> Queer Books Please: Four essential questions for the lesbian reader

Monday, August 12, 2013

Four essential questions for the lesbian reader

These make great conversation starters with any literary lesbians you want to chat up!  And if you answer here, via email or on tumblr, they can win you a book off my bookshelf!  That’s right. Answer here in the comment section, send me an email or share these questions on tumblr and I’ll enter you in this week’s drawing to win a book off my bookshelf.  I have lots of great titles of interest to queer readers. Literary fiction, romances, science fiction…

1. Emma Donoghue or Sarah Waters?

Two fantastic authors from the UK who have written fantastic literature that happens to be full of lesbians. Both have great, accessible, fun to read but literary writing styles that give them a broad appeal. Both have had success/recognition with mainstream readers as well as queer readers. I love them both. BUT IF YOU HAD TO CHOOSE.... Would you go with TIPPING THE VELVET or STIR FRY? FINGERSMITH or LANDING? THE NIGHT WATCH or KISSING THE WITCH?

2. Speaking of acclaimed literary authors from the UK How do you feel about Jeanette Winterson? 

 Mostly I remember being left by a girlfriend for a girl who LOVED Winterson. So my feelings are complicated! But she is such an acclaimed author, I feel lesbian readers are obligated to have an opinion. 

3. Watch Out For Dykes or Pass the Bechdel Test?

Sometimes the hardest question to answer when I'm picking out my next read. Do I want a book full of identified lesbians? Or is it enough to have a book that passes the Bechdel test, where female characters talk to each other about something other than men? If the Bechdel test is your rule of choice, you're going to have a wider variety of titles available to you. But you may be stuck with subtext when it comes to sapphic content. The subtext of this question is: do you prefer subtext or text?

4. Which literary lesbian would you most like to date?

This is an interesting question, because the most attractive lesbian in a piece of lesbian fiction is often not the main character, but the main character's object of desire. For an extra degree of difficulty, name the most attractive NARRATOR in a lesbian book.

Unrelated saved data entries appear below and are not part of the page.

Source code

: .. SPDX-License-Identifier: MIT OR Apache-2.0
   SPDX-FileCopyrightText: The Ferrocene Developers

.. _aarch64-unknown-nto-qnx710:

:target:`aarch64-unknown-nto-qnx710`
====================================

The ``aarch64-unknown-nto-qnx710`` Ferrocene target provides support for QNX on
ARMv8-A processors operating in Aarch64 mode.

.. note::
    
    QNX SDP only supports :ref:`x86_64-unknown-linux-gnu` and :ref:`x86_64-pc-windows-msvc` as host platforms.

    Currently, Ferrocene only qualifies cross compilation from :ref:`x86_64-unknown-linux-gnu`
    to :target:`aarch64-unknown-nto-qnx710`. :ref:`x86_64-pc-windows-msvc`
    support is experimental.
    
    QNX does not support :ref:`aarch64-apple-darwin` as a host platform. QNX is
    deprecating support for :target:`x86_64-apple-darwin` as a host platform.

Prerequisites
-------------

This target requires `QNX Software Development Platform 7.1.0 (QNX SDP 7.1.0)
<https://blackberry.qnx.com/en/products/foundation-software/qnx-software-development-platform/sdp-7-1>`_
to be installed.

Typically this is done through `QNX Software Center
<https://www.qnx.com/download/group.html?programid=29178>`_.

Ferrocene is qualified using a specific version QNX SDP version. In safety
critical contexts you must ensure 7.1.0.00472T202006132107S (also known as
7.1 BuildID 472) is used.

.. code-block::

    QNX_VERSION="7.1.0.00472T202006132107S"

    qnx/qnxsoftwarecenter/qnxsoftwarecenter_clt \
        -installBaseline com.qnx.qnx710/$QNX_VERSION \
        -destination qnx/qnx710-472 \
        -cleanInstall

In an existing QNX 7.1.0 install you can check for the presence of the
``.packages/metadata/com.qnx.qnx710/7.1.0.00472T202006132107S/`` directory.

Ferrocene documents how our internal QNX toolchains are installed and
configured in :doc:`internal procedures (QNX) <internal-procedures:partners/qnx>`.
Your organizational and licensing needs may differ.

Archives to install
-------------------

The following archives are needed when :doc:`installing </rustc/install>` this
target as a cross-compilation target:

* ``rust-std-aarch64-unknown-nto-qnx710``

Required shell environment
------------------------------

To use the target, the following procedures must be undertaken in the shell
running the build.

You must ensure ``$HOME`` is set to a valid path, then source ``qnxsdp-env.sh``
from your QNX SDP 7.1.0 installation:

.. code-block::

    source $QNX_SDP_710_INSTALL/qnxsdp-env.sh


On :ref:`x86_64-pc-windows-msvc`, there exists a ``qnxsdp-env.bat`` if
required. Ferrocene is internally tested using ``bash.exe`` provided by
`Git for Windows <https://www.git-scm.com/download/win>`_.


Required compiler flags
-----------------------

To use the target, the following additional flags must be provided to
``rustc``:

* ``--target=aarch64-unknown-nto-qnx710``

Want to know MY answers to these questions? Listen to this week's Queer Books Please podcast, out Saturday morning!

1 comment:

  1. I'll bite.

    1. Emma Donoghue, mostly because I prefer contemporary fiction and she's more likely to give me that. I suppose I'm disappointed when she writes without lesbian content, but then again, 'Room' was brilliant.

    2. Mixed. I appreciated Oranges, but didn't read anything of hers for about a decade after reading an interview (the dangers of an author telling the truth...it came across as arrogant, condescending, dismissive of the reader...). I enjoyed her latest memoir even though it didn't work for me structurally. Possibly it paralleled Oranges too closely, I would've been interested in the piece of the story she left out, between those early years and the near present.

    3. I'd prefer more lesbian protagonists, but I don't want them so much that I'd pick up a romance novel or a book about werewolves having sex. A well-written book with subtext only is much more rewarding.

    4. This is tough, because I usually think about characters as "who I want to be" rather than "who I want to be with."

    Narrators/protagonists...I suppose I'd date Kellen Stewart from M.C. Scott's "Hen's Teeth" trilogy. Maybe Kate Martinelli from the Laurie R. King books. Jefferson from Lee Lynch's 'Beggar of Love'. I'm pretty fond of Kiran from R.J. Samuels' books. Chip Coppelli from the Celaeno books (only an occasional narrator). Kelly Ridenour from KG MacGregor's 'Sea Legs' (but only if I don't have to put up with her friends).

    Non-narrators...I've always had a soft spot for Pip Martin from 'Sparks Might Fly' and Lane Christianson from 'Curious Wine'. Mara from 'When Women Were Warriors'. I'd date Joanne Ranson from the first two Micky Knight novels.

    Writing this has made me think again about relative age. Some of the names I might've thrown out once seem slightly icky now. It would be like wanting to date someone the same age as my undergrad or grad students.